--- Records supplied ---

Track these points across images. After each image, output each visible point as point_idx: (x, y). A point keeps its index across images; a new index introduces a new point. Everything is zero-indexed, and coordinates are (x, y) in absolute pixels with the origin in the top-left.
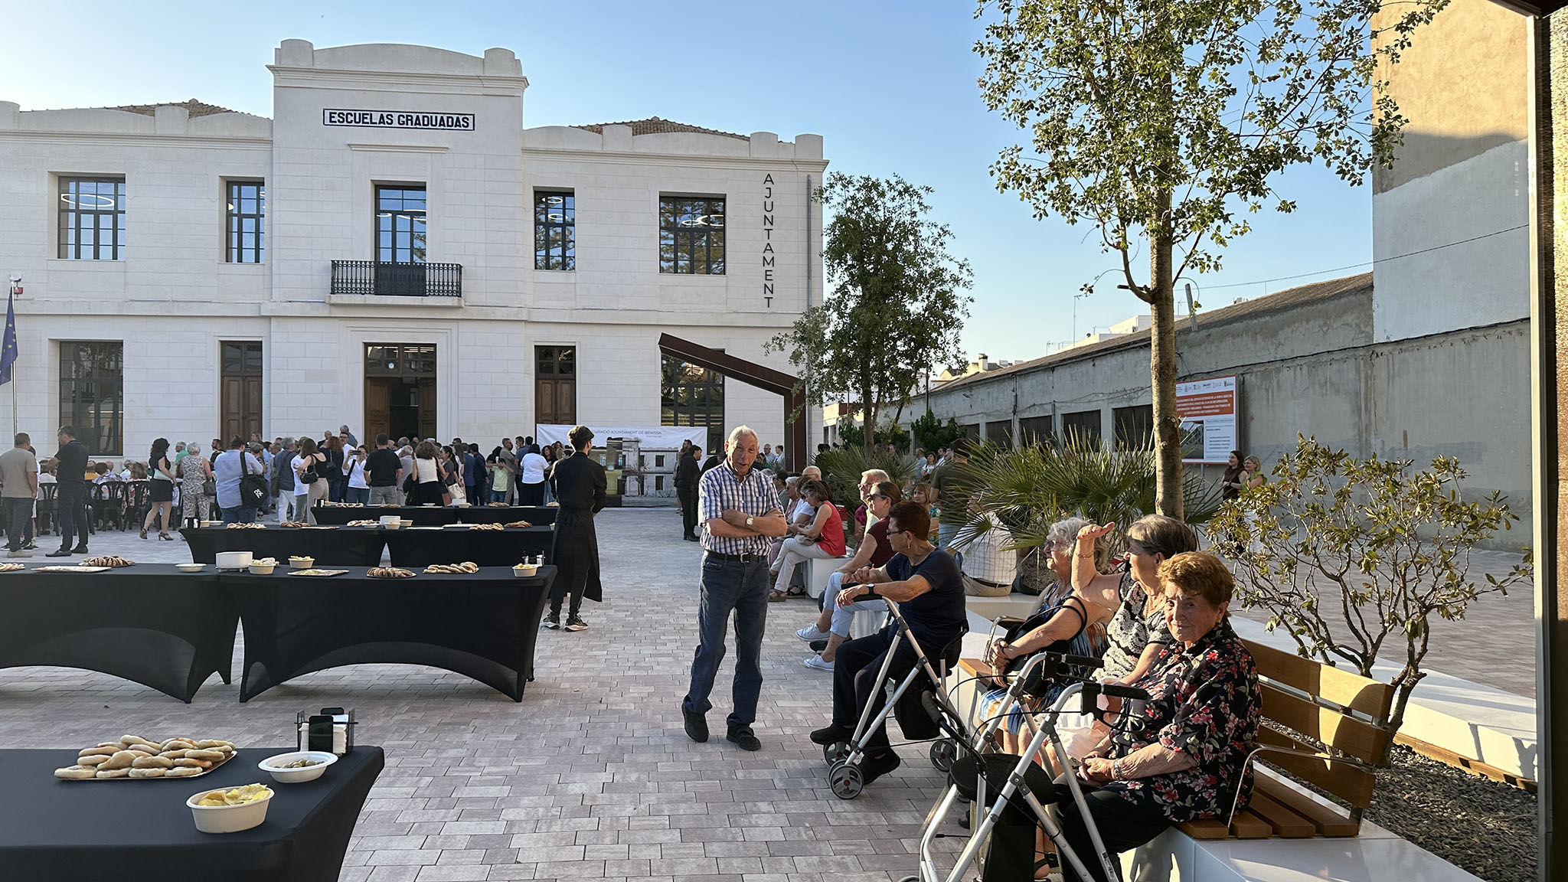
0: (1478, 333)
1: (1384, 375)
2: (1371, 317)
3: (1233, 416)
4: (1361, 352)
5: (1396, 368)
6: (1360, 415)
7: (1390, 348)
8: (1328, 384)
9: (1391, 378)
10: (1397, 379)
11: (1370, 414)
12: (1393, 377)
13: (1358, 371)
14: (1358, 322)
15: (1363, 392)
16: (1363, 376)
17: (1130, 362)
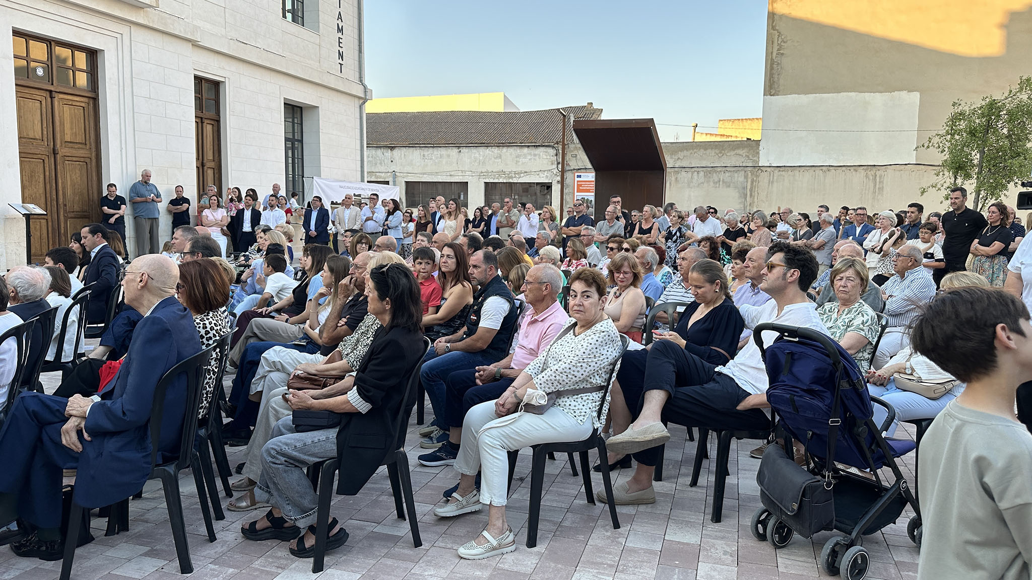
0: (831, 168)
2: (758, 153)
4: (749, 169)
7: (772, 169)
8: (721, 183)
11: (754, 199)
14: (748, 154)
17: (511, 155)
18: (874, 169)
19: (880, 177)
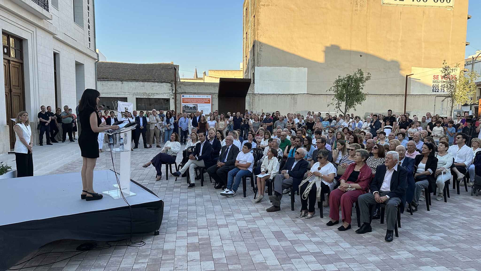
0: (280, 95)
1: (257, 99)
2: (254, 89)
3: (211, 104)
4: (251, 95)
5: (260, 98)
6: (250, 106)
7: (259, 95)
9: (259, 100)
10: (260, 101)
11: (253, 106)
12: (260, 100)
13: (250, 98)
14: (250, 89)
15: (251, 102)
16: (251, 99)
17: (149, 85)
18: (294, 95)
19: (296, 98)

---

> **Goal of the exercise**: Only one part of the material above is wanted: the lines from the one with "12: (1393, 377)" up to and including the one with "18: (874, 169)". Please copy them exactly, pictures left out.

> **Answer to this task**:
12: (1393, 377)
13: (1358, 371)
14: (1358, 322)
15: (1363, 392)
16: (1363, 376)
17: (1130, 362)
0: (831, 168)
2: (758, 153)
4: (749, 169)
7: (772, 169)
8: (721, 183)
11: (754, 199)
14: (748, 154)
17: (511, 155)
18: (874, 169)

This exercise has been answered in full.